What makes silver prices more volatile than gold? As US oil tycoons the Hunt brothers found when they very nearly cornered the world's near-term silver supplies and forced that $50 peak 30 years ago, silver is a very much smaller market by value. The wholesale bullion market in London - heart of the world's gold and silver trading - turns over 18 times as much money in gold as it does in silver each day. Physical demand each year, though nearly 8 times larger than gold by weight, is estimated to be worth barely 11% of global gold demand at $15.2 billion.

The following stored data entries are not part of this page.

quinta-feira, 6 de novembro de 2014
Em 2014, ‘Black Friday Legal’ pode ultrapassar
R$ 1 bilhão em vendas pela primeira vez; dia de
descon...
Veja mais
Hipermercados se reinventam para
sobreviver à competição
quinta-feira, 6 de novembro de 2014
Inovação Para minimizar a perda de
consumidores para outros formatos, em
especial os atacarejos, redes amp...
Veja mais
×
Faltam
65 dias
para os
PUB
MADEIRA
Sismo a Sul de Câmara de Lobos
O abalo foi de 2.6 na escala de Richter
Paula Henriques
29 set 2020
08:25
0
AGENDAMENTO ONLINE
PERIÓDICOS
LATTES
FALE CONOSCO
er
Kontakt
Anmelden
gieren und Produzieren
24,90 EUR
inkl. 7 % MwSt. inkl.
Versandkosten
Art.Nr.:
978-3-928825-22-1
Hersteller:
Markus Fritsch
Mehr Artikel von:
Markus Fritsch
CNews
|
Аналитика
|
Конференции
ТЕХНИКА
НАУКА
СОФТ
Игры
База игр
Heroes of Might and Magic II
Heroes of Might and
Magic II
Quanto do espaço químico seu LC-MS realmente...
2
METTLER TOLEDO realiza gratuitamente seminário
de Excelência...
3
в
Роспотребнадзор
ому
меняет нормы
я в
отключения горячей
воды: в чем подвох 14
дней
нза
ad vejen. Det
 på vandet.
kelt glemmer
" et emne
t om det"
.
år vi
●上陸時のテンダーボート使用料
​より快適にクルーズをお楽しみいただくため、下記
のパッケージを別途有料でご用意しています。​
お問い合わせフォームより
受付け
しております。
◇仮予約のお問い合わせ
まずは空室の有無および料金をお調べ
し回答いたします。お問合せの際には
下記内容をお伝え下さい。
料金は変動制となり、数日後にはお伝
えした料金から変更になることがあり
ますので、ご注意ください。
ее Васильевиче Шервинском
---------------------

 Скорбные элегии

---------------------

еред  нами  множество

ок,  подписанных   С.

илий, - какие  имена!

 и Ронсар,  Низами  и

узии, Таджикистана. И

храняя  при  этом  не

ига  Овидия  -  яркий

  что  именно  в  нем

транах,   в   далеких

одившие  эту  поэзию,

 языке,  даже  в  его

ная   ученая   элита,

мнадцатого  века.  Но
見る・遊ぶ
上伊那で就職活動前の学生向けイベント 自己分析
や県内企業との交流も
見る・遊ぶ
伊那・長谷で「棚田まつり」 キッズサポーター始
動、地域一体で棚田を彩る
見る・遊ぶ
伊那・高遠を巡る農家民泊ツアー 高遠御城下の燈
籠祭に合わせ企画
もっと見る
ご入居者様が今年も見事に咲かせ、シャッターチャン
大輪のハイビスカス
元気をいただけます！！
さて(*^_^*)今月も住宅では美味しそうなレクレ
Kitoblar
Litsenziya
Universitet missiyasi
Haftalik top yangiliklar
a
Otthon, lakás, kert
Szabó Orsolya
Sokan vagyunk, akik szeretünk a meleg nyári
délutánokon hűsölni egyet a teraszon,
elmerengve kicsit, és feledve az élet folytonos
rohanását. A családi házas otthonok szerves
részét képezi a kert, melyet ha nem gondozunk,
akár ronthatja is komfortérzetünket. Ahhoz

Moreover, within those annual figures, gold's use as a store-of-value (meaning investment bars and coins, plus jewelry) accounts for 87% of annual demand according to the GFMS consultancy. In the silver market, only 35% of annual off-take goes to storing wealth (investment, jewelry, silverware). That makes silver much more dependent on industrial demand, and explains why - very occasionally - it more closely tracks movements in the price of copper than gold.

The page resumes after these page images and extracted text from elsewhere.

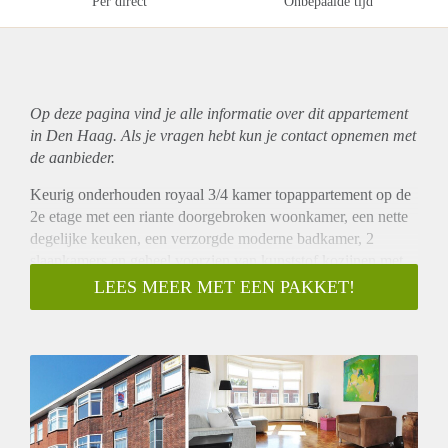
Per direct
Onbepaalde tijd
Op deze pagina vind je alle informatie over dit
appartement
in Den Haag. Als je vragen hebt kun je contact opnemen met
de aanbieder.
Keurig onderhouden royaal 3/4 kamer topappartement op de
2e etage met een riante doorgebroken woonkamer, een nette
degelijke keuken, een verzorgde moderne badkamer, 2
slaapkamers en geheel voorzien van kunststof kozijnen met
dubbel glas. Deze zeer lichte woning is gelegen in een rustige
LEES MEER MET EEN PAKKET!
straat van de wijk rustenburg/oostbroek,eventueel kan 3e
slaapkamer gecreëerd worden.
indeling:
entree, hal met binnentrap naar de overloop op de 2e etage,
vaste kast, vaste kast met wasmachine aansluiting, riante
woonkamer ca.11.57x3.58/3.09 met erker en openslaande
deuren naar het balkon, nette keuken ca.3.46x1.85 met een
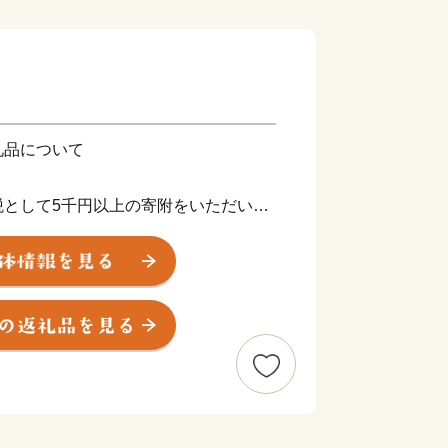
礼品について
税として5千円以上の寄附をいただいた
品を贈呈します。
て、我孫子市ふるさと産品として推奨し
産のお米、障がいのある方が福祉施設で
います。
市外にお住まいの方に限らせていただき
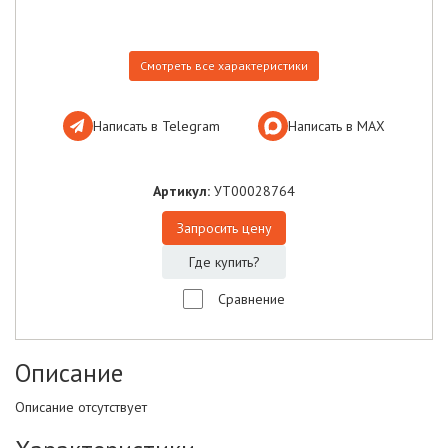
Смотреть все характеристики
Написать в Telegram
Написать в МАХ
Артикул:
УТ00028764
Запросить цену
Где купить?
Сравнение
Описание
Описание отсутствует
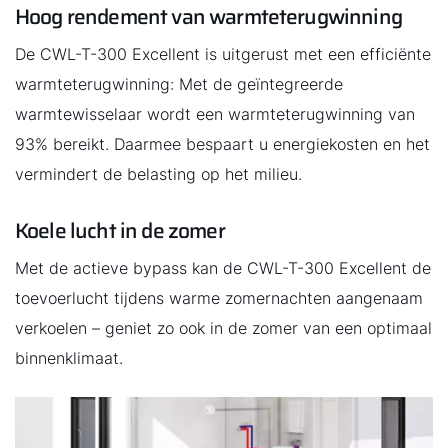
Hoog rendement van warmteterugwinning
De CWL-T-300 Excellent is uitgerust met een efficiënte
warmteterugwinning: Met de geïntegreerde
warmtewisselaar wordt een warmteterugwinning van
93% bereikt. Daarmee bespaart u energiekosten en het
vermindert de belasting op het milieu.
Koele lucht in de zomer
Met de actieve bypass kan de CWL-T-300 Excellent de
toevoerlucht tijdens warme zomernachten aangenaam
verkoelen – geniet zo ook in de zomer van een optimaal
binnenklimaat.
Hallo!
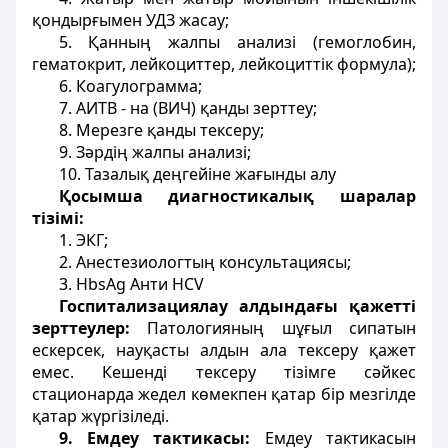
қондырғымен УДЗ жасау;
5. Қанның жалпы анализі (гемоглобин,
гематокрит, лейкоциттер, лейкоциттік формула);
6. Коагулограмма;
7. АИТВ - на (ВИЧ) қанды зерттеу;
8. Мерезге қанды тексеру;
9. Зәрдің жалпы анализі;
10. Тазалық деңгейіне жағынды алу
Қосымша диагностикалық шаралар
тізімі:
1. ЭКГ;
2. Анестезиологтың консультациясы;
3. HbsAg Анти HCV
Госпитализациялау алдындағы қажетті
зерттеулер:
Патологияның шұғыл сипатын
ескерсек, науқасты алдын ала тексеру қажет
емес. Кешенді тексеру тізімге сәйкес
стационарда жедел көмекпен қатар бір мезгілде
қатар жүргізіледі.
9. Емдеу тактикасы:
Емдеу тактикасын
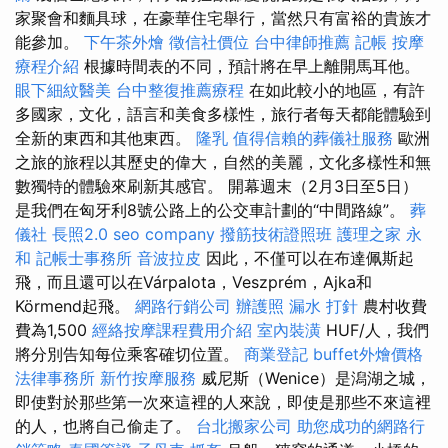
家聚會和麵具球，在豪華住宅舉行，當然只有富裕的貴族才
能參加。
下午茶外燴
徵信社價位
台中律師推薦
記帳
按摩
療程介紹
根據時間表的不同，預計將在早上離開馬耳他。
眼下細紋醫美
台中整復推薦療程
在如此較小的地區，有許
多國家，文化，語言和美食多樣性，旅行者每天都能體驗到
全新的東西和其他東西。
隆乳
值得信賴的葬儀社服務
歐洲
之旅的旅程以其歷史的偉大，自然的美麗，文化多樣性和無
數獨特的體驗來刷新其感官。 開幕週末（2月3日至5日）
是我們在匈牙利8號公路上的公交車計劃的“中間路線”。
葬
儀社
長照2.0
seo company
撥筋技術證照班
護理之家 永
和
記帳士事務所
音波拉皮
因此，不僅可以在布達佩斯起
飛，而且還可以在Várpalota，Veszprém，Ajka和
Körmend起飛。
網路行銷公司
辦護照
漏水 打針
農村收費
費為1,500
經絡按摩課程費用介紹
室內裝潢
HUF/人，我們
將分別告知每位乘客確切位置。
商業登記
buffet外燴價格
法律事務所
新竹按摩服務
威尼斯（Wenice）是潟湖之城，
即使對於那些第一次來這裡的人來說，即使是那些不來這裡
的人，也將自己偷走了。
台北搬家公司
助您成功的網路行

Still, investors aren't (or shouldn't be) looking for "diversification" when they add silver to their gold holdings. Not in the sense of diversification that your financial advisor would use, just before you remind how much you're losing in the bank and how much you stand to lose on bonds should inflation take hold. The average daily correlation between gold and silver, right back to March 1968, has been +0.62 (rolling one-month basis). It would be +1.0 if they moved precisely in lock-step, and -1.0 if they moved precisely opposite. Gold's correlation with US stocks over both the last 40 and 10 years, for comparison, is almost exactly zero. Gold's famous correlation with the Euro has been +0.51 since the start of 2000. Whereas, during the bull market of the last 10 years, the statistical link between gold and silver has risen to average +0.68, and it's stronger again at +0.77 for the last 5 years.

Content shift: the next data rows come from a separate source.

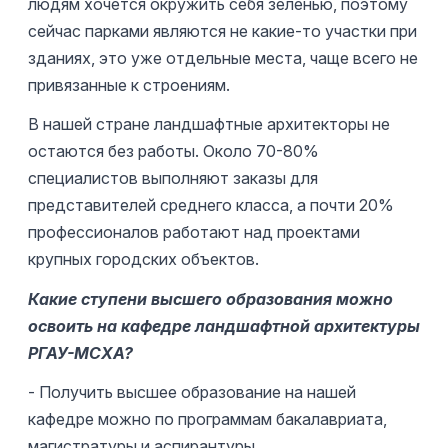
людям хочется окружить себя зеленью, поэтому
сейчас парками являются не какие-то участки при
зданиях, это уже отдельные места, чаще всего не
привязанные к строениям.
В нашей стране ландшафтные архитекторы не
остаются без работы. Около 70-80%
специалистов выполняют заказы для
представителей среднего класса, а почти 20%
профессионалов работают над проектами
крупных городских объектов.
Какие ступени высшего образования можно
освоить на кафедре ландшафтной архитектуры
РГАУ-МСХА?
- Получить высшее образование на нашей
кафедре можно по программам бакалавриата,
магистратуры и аспирантуры.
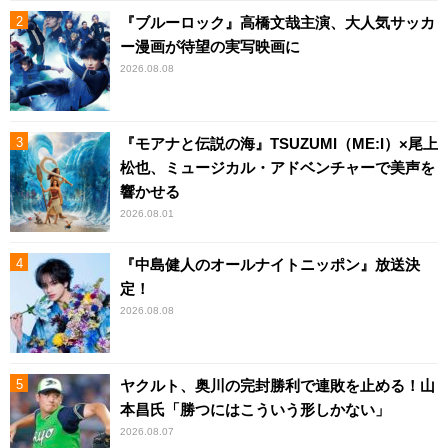
『ブルーロック』高橋文哉主演、大人気サッカ
ー漫画が待望の実写映画に
2026.08.08
『モアナと伝説の海』TSUZUMI（ME:I）×尾上
松也、ミュージカル・アドベンチャーで美声を
響かせる
2026.08.01
『中島健人のオールナイトニッポン』放送決
定！
2026.08.08
ヤクルト、奥川の完封勝利で連敗を止める！山
本昌氏「勝つにはこういう形しかない」
2026.08.07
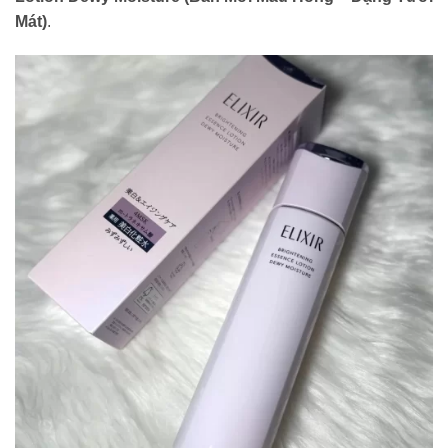
Mát)
.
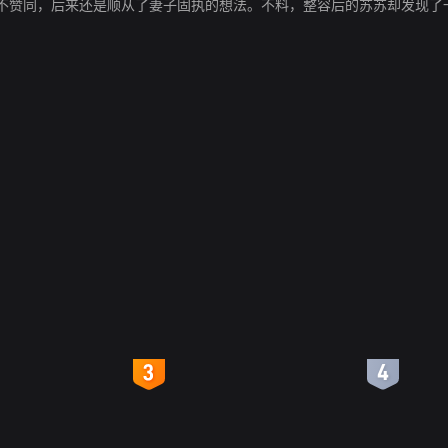
不赞同，后来还是顺从了妻子固执的想法。不料，整容后的苏苏却发现了
4
5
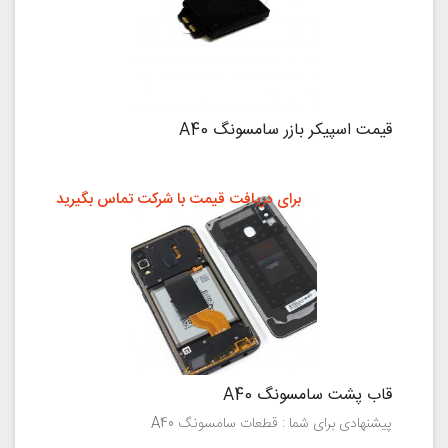
قیمت اسپیکر بازر سامسونگ A40
برای دریافت قیمت با شرکت تماس بگیرید
قاب پشت سامسونگ A40
پیشنهادی برای شما : قطعات سامسونگ A40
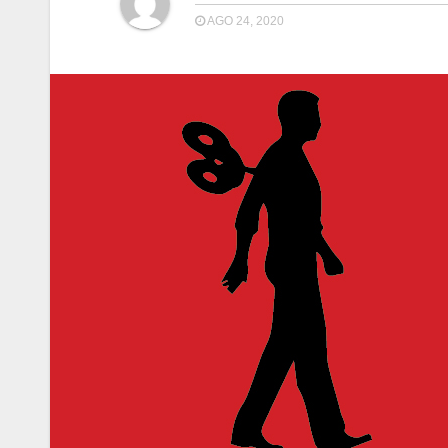
AGO 24, 2020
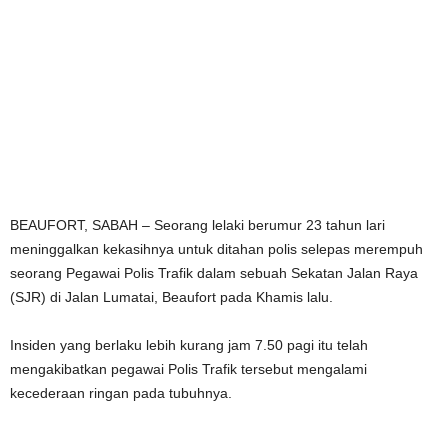
BEAUFORT, SABAH – Seorang lelaki berumur 23 tahun lari
meninggalkan kekasihnya untuk ditahan polis selepas merempuh
seorang Pegawai Polis Trafik dalam sebuah Sekatan Jalan Raya
(SJR) di Jalan Lumatai, Beaufort pada Khamis lalu.
Insiden yang berlaku lebih kurang jam 7.50 pagi itu telah
mengakibatkan pegawai Polis Trafik tersebut mengalami
kecederaan ringan pada tubuhnya.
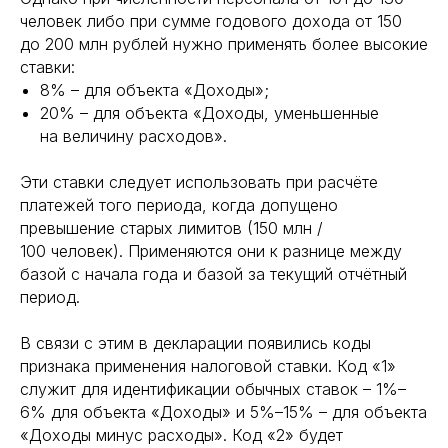
человек либо при сумме годового дохода от 150
до 200 млн рублей нужно применять более высокие
ставки:
8% – для объекта «Доходы»;
20% – для объекта «Доходы, уменьшенные
на величину расходов».
Эти ставки следует использовать при расчёте
платежей того периода, когда допущено
превышение старых лимитов (150 млн /
100 человек). Применяются они к разнице между
базой с начала года и базой за текущий отчётный
период.
В связи с этим в декларации появились коды
признака применения налоговой ставки. Код «1»
служит для идентификации обычных ставок – 1%–
6% для объекта «Доходы» и 5%–15% – для объекта
«Доходы минус расходы». Код «2» будет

Silver, in short, tends to follow gold very closely - more closely than pretty much any pair of assets you can name over the long term - but with bells on. Risk-free it ain't, but neither is cash-in-the-bank. The appeal of buying silver to profit from inflation looks set to gain ground.

crazychicken
15th April 2010, 09:22 PM
Very interesting read.

A bunch of info--and ideas.

Thanks

CC

uranian
30th April 2010, 10:28 AM
just saw an interview with adrian douglas of GATA on youtube where he noted that, at present rates, there will be no silver left to mine in around 10 years. solution being much higher silver prices so that recycling (as is done with gold, apparently the average CPU contains v. approx $10 worth of gold) becomes economically viable. vid is on GATA's youtube channel (called an interview with the BBC, which surprised me, only to find it's with Bullion Bulls Canada!)